Later, Quynh and Huong both became pregnant and gave birth on the same day. Ironically, Huong gave birth to a son, while Quynh went on to give birth to twin girls. Hai secretly swapped Huong's son with one of Quynh's twin daughters. Huong thought her fourth child was a girl, while Quynh was well aware that Hai had swapped the babies. Around the same time, Huong's third daughter, Minh Hien, went missing.

After many misfortunes, the company registered under Hai's name went bankrupt. Quynh took the money and ran away with the fortune teller, leaving four children to Hai. Mrs. Ha Lan - Hai's mother - used all her wealth and assets to pay off debts and went to prison in place of her son. Feeling guilty and unable to face reality, Hai cowardly fled, leaving four children to be raised by Cuc - the maid. On the other hand, Huong, after losing her father, also harbored resentment and took three children away from her hometown. Hai's family with the children from his two wives officially fell apart...

== Marketing ==
On June 9, 2018, the film crew had a film marketing event with the small traders of Ba Chieu Market.

== Reception ==

=== Season 1 ===
The two channels, HTV2 - Vie Channel and VTVCab 1 - Vie Entertainment (the channels airing the drama "Sticky Rice, White Rice"), received a massive audience for the first time in history. The YouTube channels of HTV2 and Vie Entertainment also gained viewers thanks to their officially licensed versions of "Sticky Rice, White Rice," attracting nearly 200 million views. It can be said that this was one of the most-watched television dramas on YouTube at the time of its broadcast. For many months afterward, the name "Sticky Rice, White Rice" frequently appeared among the most searched keywords online, quickly becoming a landmark drama marking the return of Southern Vietnamese television after a period of what was considered a "hibernation" due to losses and a lack of impressive works.

The number of viewers for the TV series "Sticky Rice, White Rice" increased, so director Nguyen Hoang Anh initially decided to increase it to 99 episodes. This was expected to "change the ending, which was considered unsatisfactory in the original version." However, when the series had aired up to episode 97, and viewers were hoping for a more fitting and logical ending, the series was unexpectedly increased to 109 episodes. This decision subsequently sparked mixed reactions from the public.

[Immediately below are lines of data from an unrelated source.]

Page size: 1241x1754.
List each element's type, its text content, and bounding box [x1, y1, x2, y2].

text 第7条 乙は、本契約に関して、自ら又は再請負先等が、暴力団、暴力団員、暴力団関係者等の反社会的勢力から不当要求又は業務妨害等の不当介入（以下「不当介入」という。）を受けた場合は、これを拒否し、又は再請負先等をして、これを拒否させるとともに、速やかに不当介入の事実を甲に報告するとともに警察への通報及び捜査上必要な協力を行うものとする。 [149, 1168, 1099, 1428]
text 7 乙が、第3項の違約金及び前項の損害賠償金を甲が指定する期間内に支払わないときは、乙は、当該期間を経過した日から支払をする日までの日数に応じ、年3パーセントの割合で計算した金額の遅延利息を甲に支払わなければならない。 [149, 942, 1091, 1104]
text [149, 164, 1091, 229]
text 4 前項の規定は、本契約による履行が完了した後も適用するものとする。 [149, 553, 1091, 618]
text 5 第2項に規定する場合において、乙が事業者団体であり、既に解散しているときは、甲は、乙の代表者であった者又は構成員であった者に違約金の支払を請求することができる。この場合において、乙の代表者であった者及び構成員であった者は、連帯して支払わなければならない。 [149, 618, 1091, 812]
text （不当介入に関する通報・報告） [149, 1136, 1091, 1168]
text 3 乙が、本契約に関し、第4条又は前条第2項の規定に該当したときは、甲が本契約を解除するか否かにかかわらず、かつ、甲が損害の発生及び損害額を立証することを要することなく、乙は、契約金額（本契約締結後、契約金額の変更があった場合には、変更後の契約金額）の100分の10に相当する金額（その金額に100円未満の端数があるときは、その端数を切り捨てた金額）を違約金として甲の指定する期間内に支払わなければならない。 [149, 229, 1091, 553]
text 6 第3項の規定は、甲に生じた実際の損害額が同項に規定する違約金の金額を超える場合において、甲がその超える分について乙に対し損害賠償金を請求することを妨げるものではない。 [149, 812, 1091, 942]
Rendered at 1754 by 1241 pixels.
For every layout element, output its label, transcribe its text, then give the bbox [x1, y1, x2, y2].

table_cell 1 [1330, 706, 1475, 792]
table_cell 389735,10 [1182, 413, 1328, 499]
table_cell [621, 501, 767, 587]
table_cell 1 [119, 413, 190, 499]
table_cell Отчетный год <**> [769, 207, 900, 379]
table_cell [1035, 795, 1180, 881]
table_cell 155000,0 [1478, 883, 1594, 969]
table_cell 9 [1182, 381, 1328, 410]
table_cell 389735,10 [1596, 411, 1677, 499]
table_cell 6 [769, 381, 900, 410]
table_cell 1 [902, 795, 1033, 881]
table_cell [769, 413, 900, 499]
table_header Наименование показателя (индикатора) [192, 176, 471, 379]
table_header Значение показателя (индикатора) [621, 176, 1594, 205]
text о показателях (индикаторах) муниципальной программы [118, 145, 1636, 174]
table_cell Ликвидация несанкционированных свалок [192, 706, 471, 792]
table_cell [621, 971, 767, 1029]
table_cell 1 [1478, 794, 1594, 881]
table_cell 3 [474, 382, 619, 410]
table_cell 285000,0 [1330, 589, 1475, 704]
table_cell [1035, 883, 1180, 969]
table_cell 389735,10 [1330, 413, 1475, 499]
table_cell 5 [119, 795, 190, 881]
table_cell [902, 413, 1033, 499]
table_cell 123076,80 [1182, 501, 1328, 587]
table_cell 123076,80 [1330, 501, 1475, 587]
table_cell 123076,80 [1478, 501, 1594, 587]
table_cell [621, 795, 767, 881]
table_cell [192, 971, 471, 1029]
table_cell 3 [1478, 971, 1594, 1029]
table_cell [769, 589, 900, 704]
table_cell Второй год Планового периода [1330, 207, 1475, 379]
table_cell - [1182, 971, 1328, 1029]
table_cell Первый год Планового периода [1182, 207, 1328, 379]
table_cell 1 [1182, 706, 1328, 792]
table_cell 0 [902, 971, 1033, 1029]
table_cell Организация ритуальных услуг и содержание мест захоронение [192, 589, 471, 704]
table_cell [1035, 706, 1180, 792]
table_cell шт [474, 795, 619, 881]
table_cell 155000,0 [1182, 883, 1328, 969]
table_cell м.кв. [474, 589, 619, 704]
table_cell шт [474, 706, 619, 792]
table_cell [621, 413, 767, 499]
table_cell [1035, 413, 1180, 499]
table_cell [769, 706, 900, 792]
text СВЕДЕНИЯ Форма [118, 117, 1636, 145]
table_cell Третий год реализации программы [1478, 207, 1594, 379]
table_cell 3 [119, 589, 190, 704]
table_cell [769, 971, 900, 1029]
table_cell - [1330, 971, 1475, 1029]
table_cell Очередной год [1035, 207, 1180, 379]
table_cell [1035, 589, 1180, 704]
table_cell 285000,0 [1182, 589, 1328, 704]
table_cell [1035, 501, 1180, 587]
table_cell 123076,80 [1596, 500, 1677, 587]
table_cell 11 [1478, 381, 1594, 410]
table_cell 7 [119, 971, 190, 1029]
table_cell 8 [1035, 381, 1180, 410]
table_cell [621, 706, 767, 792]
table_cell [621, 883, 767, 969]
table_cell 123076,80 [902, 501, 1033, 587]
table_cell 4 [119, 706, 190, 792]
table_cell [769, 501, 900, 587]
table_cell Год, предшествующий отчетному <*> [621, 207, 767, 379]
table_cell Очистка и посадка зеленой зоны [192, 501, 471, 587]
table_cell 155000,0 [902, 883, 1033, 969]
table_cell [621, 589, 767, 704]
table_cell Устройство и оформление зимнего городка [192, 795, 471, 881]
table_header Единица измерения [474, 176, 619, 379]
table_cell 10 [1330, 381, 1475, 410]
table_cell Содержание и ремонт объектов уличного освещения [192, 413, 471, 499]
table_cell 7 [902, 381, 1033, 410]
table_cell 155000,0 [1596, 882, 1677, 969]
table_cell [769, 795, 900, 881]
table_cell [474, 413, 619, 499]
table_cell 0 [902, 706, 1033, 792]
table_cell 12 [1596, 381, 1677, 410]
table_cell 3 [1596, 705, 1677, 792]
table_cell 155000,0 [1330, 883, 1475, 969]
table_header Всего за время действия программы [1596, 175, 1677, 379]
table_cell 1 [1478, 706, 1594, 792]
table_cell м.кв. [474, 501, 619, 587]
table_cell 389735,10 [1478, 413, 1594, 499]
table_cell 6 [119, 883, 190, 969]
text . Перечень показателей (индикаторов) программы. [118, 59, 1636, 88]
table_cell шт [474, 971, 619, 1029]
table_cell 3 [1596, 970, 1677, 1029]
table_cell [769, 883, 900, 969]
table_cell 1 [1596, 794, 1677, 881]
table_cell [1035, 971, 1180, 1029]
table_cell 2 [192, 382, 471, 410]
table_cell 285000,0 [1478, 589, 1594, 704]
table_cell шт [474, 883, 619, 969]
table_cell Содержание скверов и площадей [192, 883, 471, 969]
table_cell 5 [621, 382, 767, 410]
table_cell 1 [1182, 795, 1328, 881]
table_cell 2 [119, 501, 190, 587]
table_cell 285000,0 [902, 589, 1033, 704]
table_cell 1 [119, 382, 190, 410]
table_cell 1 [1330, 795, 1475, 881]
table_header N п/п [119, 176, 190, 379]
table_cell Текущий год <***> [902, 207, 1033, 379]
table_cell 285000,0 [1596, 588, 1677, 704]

In addition, many viewers commented that the content of the later episodes became weaker, with many plot points dragging on. One viewer reacted: "From episode 90 onwards, we couldn't tell if we were watching a movie or an advertisement, because there was an ad every 5 minutes. The plot seemed to be deliberately designed to attract viewers, building up situations but lacking any climax. Even the characters' psychology felt unrealistic."

The audience's outrage reached its peak when viewers wanting to watch "Sticky Rice, White Rice" online were forced to download software to watch it. This was the "last straw," causing viewers to collectively turn their backs on the series, feeling that it had repeatedly misled them and was greedy and obsessed with advertising revenue.

Despite its resounding success in the early episodes, the series "Sticky Rice, White Rice" disappointed viewers as it lost its initial appeal in the later episodes.

=== Season 2 ===
By exploring a completely new storyline compared to the first season, "Sticky Rice, White Rice 2" was expected to be better and higher quality than its predecessor. However, after only 9 episodes, the series has been criticized as "complicated" and "difficult to understand" due to the appearance of too many new characters without specific explanations, leaving viewers confused. Furthermore, the constant commercials during the show diluted the plot, lacking focus and becoming increasingly rambling and confusing in later episodes, especially towards the end, resulting in a decline in the series' appeal and making it less engaging. Even the average viewership on online streaming services for season 2 decreased by nearly 10 million views compared to season 1.